◆ To do
Please lay out the lines from the start of the records through the line containing "ern twist with this", including that line, as a numbered list. Leave out blank lines and the pictures.

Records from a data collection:
══════════════════════════════

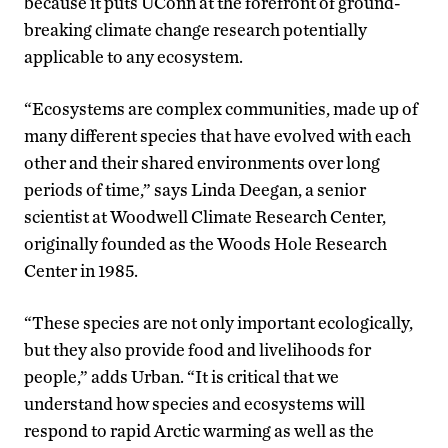
because it puts UConn at the forefront of ground-
breaking climate change research potentially
applicable to any ecosystem.
“Ecosystems are complex communities, made up of
many different species that have evolved with each
other and their shared environments over long
periods of time,” says Linda Deegan, a senior
scientist at Woodwell Climate Research Center,
originally founded as the Woods Hole Research
Center in 1985.
“These species are not only important ecologically,
but they also provide food and livelihoods for
people,” adds Urban. “It is critical that we
understand how species and ecosystems will
respond to rapid Arctic warming as well as the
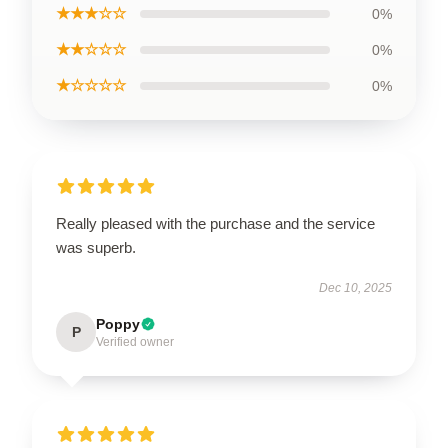
★★★☆☆
0%
★★☆☆☆
0%
★☆☆☆☆
0%
Really pleased with the purchase and the service
was superb.
Dec 10, 2025
Poppy
P
Verified owner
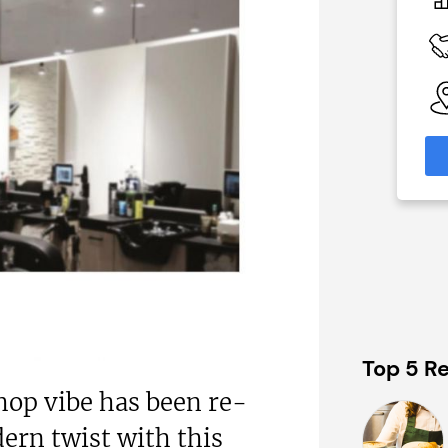
£1,500,000
 Available
Funding Support Available
nal
No
nks)
Territories Available
UK, Overseas
able
eas
Request Free Information
formation
Top 5 Re
hop vibe has been re-
ern twist with this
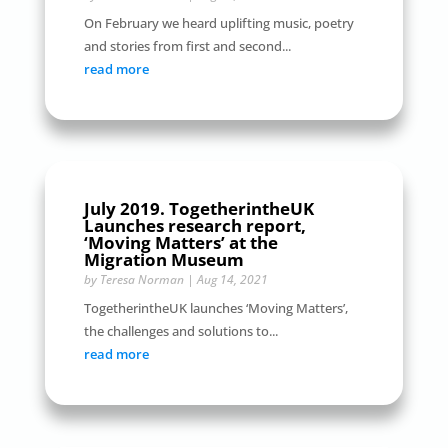
On February we heard uplifting music, poetry
and stories from first and second...
read more
July 2019. TogetherintheUK
Launches research report,
‘Moving Matters’ at the
Migration Museum
by
Teresa Norman
|
Aug 14, 2021
TogetherintheUK launches ‘Moving Matters’,
the challenges and solutions to...
read more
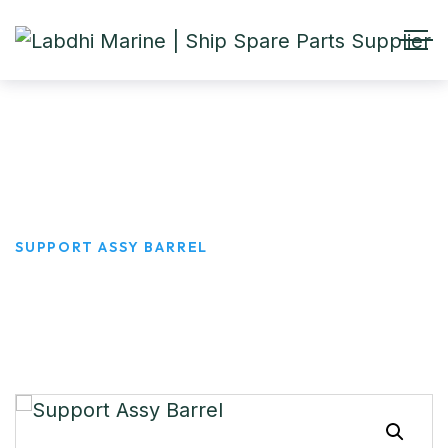
Support Assy Barrel
HOME
PRODUCTS
SUPPORT ASSY BARREL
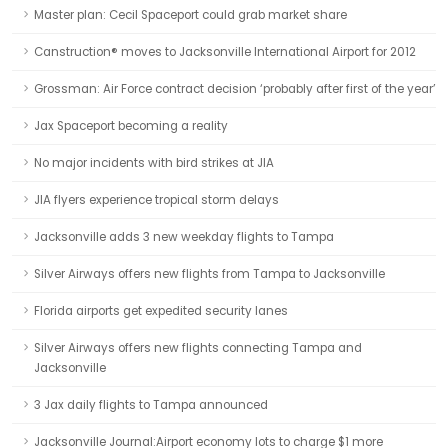
Master plan: Cecil Spaceport could grab market share
Canstruction® moves to Jacksonville International Airport for 2012
Grossman: Air Force contract decision ‘probably after first of the year’
Jax Spaceport becoming a reality
No major incidents with bird strikes at JIA
JIA flyers experience tropical storm delays
Jacksonville adds 3 new weekday flights to Tampa
Silver Airways offers new flights from Tampa to Jacksonville
Florida airports get expedited security lanes
Silver Airways offers new flights connecting Tampa and
Jacksonville
3 Jax daily flights to Tampa announced
Jacksonville Journal:Airport economy lots to charge $1 more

══════════════════════════════

◆ Exercise solution
1. because it puts UConn at the forefront of ground-
2. breaking climate change research potentially
3. applicable to any ecosystem.
4. “Ecosystems are complex communities, made up of
5. many different species that have evolved with each
6. other and their shared environments over long
7. periods of time,” says Linda Deegan, a senior
8. scientist at Woodwell Climate Research Center,
9. originally founded as the Woods Hole Research
10. Center in 1985.
11. “These species are not only important ecologically,
12. but they also provide food and livelihoods for
13. people,” adds Urban. “It is critical that we
14. understand how species and ecosystems will
15. respond to rapid Arctic warming as well as the
16. ★★★☆☆
17. 0%
18. ★★☆☆☆
19. 0%
20. ★☆☆☆☆
21. 0%
22. Really pleased with the purchase and the service
23. was superb.
24. Dec 10, 2025
25. Poppy
26. P
27. Verified owner
28. £1,500,000
29.  Available
30. Funding Support Available
31. nal
32. No
33. nks)
34. Territories Available
35. UK, Overseas
36. able
37. eas
38. Request Free Information
39. formation
40. Top 5 Re
41. hop vibe has been re-
42. ern twist with this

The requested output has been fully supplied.